Train hits building in Japan

A crowded Japanese commuter train derailed yesterday and slammed into an apartment building, killing at least 56 people and injuring hundreds in the country's worst rail accident in more than 40 years. Workers struggled into the night to rescue people...

A crowded Japanese commuter train derailed yesterday and slammed into an apartment building, killing at least 56 people and injuring hundreds in the country's worst rail accident in more than 40 years.

Workers struggled into the night to rescue people trapped in crumpled wreckage and twisted metal in the first-floor car park of the building.

"From what rescuers have been able to see, at least four people are believed alive," a fire department spokesman said. "But the train is very badly crushed and it's hard to tell much more than that. We cannot deny that others may be in there."

Officials said they did not know the cause of the crash, which took place shortly after the morning rush hour. But passengers said they felt the train, which had been late leaving the previous station, had been moving faster than normal.

The fire department spokesman said 56 had died. More than 400 people were taken to hospital.

Five of the train's seven cars derailed in the accident. The train was carrying about 580 passengers when it crashed into the building in Amagasaki, slightly west of Osaka, which was just six metres from the railway track.
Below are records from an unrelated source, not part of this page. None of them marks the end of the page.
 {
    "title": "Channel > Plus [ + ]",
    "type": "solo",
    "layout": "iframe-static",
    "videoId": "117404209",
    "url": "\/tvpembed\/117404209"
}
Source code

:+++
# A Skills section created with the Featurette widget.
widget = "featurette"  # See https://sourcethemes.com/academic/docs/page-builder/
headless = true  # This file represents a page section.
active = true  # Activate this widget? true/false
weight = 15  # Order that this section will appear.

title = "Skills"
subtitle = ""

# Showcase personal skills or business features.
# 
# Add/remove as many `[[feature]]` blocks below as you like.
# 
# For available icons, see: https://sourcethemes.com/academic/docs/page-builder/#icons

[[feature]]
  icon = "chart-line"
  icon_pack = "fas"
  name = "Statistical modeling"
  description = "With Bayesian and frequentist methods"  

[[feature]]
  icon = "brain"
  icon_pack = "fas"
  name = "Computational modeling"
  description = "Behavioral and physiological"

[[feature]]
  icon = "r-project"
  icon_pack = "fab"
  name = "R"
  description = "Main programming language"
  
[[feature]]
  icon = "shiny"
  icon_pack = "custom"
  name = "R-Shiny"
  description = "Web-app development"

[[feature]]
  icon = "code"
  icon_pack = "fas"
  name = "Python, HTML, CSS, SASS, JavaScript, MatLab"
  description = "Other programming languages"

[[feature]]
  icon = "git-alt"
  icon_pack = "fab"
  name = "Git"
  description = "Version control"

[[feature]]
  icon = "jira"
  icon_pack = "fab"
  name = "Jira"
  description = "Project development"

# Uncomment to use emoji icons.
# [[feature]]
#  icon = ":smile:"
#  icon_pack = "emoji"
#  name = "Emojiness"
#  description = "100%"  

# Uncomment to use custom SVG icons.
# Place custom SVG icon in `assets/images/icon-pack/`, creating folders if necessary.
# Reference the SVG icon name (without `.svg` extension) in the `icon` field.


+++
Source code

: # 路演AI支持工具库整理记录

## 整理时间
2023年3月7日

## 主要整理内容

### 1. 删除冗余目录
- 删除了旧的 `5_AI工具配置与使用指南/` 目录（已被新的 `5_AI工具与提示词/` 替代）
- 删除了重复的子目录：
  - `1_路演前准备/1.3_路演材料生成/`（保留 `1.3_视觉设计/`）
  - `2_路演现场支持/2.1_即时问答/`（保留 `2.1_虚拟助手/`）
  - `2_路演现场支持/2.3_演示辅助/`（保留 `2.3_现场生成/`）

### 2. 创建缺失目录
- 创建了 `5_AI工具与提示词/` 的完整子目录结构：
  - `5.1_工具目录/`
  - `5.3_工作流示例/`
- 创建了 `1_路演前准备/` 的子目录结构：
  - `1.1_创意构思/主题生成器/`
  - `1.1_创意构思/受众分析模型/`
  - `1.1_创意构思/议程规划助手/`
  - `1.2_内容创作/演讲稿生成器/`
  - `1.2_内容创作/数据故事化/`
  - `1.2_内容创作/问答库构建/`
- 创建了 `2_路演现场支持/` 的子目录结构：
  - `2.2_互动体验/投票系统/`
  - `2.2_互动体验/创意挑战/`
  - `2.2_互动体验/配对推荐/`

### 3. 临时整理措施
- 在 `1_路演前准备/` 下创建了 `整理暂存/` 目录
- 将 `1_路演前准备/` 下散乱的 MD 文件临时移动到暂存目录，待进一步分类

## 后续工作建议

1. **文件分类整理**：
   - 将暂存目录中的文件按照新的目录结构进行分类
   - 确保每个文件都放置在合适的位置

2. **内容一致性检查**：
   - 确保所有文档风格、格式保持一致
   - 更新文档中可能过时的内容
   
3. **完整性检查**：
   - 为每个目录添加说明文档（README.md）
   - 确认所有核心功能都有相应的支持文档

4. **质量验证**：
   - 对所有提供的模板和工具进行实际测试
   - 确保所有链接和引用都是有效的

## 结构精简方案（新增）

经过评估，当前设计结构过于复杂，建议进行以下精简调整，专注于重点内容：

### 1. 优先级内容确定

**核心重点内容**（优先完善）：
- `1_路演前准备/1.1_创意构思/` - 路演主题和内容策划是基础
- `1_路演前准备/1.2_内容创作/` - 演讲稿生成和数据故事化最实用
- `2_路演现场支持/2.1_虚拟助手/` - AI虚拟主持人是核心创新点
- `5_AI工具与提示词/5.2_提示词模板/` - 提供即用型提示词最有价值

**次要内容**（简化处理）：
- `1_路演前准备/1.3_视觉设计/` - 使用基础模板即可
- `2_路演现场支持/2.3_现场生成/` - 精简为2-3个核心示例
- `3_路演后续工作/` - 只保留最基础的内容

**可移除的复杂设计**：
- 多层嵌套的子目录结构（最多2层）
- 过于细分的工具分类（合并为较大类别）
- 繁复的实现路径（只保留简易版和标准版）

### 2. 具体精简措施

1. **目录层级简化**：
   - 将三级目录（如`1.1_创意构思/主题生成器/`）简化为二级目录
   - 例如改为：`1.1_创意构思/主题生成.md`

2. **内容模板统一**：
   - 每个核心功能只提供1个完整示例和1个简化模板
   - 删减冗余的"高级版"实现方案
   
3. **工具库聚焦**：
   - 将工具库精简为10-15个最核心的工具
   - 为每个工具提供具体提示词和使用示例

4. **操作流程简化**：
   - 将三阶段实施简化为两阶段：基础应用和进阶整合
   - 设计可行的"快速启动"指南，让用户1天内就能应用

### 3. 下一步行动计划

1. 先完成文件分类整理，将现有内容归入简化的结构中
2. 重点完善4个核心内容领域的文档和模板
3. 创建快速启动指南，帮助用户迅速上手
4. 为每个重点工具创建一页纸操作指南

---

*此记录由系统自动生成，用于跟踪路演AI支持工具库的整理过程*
Rescuers in hard hats clustered near the twisted remains of the front two cars, one of which had been smashed to less than half its normal width, using cutters and ladders to get inside.

Railway officials said that calculations had shown that a train could derail if it were travelling at nearly twice the speed limit at the site where the accident occurred.
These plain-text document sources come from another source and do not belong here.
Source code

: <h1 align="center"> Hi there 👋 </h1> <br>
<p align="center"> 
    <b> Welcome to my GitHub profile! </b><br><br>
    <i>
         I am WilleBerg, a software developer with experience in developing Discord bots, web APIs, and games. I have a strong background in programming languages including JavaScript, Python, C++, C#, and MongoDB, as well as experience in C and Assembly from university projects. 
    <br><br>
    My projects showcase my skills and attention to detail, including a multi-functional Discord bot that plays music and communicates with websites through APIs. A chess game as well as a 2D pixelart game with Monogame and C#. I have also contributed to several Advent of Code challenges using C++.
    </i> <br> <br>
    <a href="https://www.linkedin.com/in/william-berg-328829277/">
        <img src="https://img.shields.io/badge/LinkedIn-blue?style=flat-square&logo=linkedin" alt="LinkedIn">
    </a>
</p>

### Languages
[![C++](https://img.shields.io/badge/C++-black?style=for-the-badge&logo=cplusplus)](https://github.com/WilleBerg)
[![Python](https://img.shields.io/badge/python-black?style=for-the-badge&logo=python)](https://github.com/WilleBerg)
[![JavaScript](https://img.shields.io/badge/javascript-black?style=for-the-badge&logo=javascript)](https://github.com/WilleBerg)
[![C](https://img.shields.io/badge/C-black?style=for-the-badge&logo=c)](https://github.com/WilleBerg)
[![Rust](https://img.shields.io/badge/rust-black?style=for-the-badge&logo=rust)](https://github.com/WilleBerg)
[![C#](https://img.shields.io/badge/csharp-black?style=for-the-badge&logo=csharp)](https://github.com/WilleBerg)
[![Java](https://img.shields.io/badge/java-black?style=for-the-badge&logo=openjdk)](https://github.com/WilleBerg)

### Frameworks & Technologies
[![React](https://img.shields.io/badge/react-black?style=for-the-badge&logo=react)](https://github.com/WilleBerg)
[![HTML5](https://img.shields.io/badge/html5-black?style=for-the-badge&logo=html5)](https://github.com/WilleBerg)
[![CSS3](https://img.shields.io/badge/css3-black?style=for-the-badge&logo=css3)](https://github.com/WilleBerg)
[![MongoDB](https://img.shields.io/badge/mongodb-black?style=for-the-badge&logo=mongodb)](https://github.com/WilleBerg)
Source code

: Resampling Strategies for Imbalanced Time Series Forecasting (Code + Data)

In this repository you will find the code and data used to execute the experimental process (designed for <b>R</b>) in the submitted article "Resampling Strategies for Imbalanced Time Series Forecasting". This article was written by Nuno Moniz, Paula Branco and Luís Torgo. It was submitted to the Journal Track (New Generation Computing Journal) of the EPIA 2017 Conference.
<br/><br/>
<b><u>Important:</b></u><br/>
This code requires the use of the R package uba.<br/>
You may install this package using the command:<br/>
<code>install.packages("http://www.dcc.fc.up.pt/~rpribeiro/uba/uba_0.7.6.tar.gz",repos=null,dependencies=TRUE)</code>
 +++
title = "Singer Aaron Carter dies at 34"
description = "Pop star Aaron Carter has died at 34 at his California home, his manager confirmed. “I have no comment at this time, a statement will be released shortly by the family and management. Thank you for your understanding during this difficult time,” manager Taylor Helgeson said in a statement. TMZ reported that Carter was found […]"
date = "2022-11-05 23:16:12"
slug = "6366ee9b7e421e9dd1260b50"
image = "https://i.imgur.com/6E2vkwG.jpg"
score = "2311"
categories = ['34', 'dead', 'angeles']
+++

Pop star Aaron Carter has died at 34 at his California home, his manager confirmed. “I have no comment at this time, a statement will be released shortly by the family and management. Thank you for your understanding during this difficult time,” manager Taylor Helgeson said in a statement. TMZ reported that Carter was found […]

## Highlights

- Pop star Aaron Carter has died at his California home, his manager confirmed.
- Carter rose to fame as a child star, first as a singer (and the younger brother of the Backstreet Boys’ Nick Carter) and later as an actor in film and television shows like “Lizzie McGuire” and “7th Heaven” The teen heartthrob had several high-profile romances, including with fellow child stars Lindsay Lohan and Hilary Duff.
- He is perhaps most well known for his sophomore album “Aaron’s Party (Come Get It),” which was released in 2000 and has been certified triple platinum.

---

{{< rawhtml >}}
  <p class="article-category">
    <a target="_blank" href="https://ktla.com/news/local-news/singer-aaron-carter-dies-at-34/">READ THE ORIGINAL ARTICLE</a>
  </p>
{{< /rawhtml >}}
Passenger Tatsuya Akashi, who had been on his way to work, told public broadcaster NHK it felt as if the train had speeded up as it went around a curve.

"I thought there were some strange swings, and then the train derailed. No one knew what happened and everyone kept screaming," he said.
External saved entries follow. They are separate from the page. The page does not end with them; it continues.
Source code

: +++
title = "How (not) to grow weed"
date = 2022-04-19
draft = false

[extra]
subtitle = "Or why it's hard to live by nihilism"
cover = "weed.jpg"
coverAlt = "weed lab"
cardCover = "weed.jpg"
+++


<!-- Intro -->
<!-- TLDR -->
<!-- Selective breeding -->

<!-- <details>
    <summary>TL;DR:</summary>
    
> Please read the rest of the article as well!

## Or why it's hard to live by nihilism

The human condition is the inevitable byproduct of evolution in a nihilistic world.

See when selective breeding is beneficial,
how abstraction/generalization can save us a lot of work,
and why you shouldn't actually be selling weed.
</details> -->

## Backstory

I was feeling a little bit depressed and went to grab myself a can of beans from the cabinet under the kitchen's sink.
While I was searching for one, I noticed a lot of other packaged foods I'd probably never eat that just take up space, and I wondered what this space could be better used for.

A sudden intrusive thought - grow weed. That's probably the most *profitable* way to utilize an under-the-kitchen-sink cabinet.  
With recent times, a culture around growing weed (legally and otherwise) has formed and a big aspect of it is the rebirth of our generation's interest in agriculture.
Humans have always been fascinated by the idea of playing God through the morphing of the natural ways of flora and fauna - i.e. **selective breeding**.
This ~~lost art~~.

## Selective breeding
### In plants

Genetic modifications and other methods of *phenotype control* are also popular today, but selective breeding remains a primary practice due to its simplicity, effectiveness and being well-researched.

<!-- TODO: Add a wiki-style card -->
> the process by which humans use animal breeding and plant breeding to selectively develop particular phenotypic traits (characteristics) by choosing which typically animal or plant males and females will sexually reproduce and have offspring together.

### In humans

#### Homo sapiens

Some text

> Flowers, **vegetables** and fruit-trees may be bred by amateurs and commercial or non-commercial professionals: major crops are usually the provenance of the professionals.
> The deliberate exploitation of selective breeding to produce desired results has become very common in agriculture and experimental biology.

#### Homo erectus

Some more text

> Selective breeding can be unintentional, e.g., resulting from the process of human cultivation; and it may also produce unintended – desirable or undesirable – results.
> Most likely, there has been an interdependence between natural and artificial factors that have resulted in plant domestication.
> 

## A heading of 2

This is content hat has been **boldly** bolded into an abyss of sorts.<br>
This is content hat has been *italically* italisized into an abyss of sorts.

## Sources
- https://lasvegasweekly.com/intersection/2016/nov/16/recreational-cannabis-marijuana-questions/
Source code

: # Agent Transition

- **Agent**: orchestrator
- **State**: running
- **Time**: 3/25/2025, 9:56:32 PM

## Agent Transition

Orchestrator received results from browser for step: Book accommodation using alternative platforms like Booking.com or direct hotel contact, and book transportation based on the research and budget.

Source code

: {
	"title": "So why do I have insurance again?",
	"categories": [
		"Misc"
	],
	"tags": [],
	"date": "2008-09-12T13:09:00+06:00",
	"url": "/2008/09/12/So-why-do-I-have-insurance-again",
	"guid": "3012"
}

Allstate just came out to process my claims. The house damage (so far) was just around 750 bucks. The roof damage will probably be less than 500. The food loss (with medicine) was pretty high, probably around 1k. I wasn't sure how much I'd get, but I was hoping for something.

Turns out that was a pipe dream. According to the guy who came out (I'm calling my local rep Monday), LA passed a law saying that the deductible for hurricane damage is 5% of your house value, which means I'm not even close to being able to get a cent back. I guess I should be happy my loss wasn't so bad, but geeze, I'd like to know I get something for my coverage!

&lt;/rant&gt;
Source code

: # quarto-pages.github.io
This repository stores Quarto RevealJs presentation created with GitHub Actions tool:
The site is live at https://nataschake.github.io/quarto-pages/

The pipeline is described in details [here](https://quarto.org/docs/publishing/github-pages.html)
It was the worst train accident in Japan since 1963 when about 160 people were killed in a multiple train collision at Yokohama, near Tokyo.

"There was no side to the car any more, and bleeding people were crawling out. I heard others screaming 'it hurts, it hurts'", a woman in her 20s told NHK.

Soldiers from Japan's Self-Defence Forces were sent to the scene to help with rescue efforts.

Operator West Japan Railway Co. (JR West) said the cause of the derailment was under investigation but it confirmed that the train had over-shot the station at its previous stop.

"The priority for now is to rescue the passengers," West Japan Railway President Takeshi Kakiuchi told a news conference.